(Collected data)

******

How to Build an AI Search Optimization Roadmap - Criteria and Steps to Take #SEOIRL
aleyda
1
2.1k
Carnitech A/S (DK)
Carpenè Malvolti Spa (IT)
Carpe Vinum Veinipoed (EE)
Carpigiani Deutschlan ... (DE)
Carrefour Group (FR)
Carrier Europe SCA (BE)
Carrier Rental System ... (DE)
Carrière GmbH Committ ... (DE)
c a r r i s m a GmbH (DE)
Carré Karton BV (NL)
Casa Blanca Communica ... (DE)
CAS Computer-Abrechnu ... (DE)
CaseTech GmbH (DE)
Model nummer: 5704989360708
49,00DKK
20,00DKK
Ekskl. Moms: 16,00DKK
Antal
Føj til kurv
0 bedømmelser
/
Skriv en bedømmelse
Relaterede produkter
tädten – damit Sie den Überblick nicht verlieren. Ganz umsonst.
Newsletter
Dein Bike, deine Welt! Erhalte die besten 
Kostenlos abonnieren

******

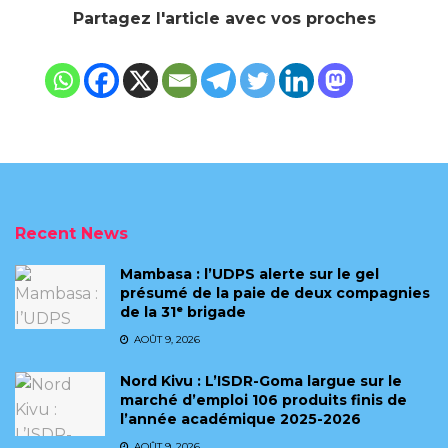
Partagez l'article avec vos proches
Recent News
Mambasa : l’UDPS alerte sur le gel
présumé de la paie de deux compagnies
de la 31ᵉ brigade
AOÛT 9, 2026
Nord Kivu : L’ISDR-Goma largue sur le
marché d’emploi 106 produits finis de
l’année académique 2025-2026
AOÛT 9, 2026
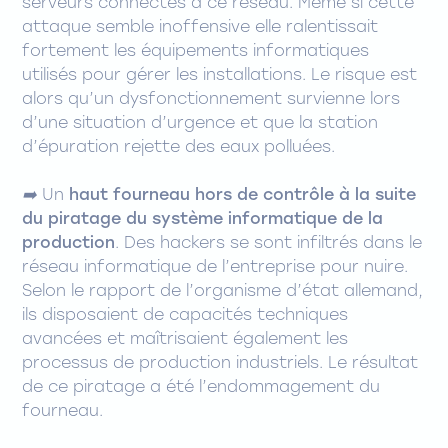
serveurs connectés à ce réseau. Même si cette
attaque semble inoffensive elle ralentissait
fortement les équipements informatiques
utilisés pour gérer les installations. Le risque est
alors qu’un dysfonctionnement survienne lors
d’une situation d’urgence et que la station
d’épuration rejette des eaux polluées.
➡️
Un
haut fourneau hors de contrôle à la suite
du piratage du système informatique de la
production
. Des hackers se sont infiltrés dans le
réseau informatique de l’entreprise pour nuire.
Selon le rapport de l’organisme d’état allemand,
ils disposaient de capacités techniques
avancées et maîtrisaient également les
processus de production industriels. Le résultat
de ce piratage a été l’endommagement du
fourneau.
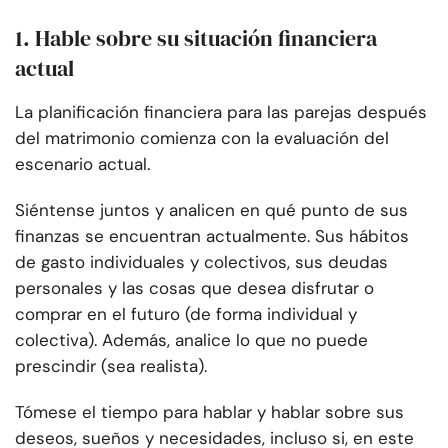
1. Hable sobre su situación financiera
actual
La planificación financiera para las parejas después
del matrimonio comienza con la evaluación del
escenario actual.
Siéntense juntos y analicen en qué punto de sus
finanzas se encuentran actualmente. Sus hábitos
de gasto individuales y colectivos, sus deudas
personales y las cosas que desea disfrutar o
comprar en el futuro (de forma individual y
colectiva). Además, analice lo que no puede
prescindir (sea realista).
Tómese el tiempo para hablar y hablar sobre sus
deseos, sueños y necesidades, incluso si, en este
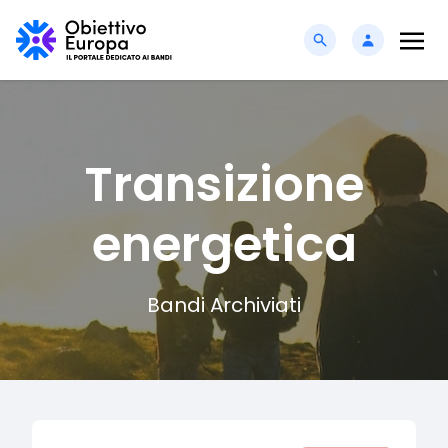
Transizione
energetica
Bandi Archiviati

******

Task directions |
Find each line in the data above with the word "Carrier", then copy it.

Result of this exercise |
Carrier Europe SCA (BE)
Carrier Rental System ... (DE)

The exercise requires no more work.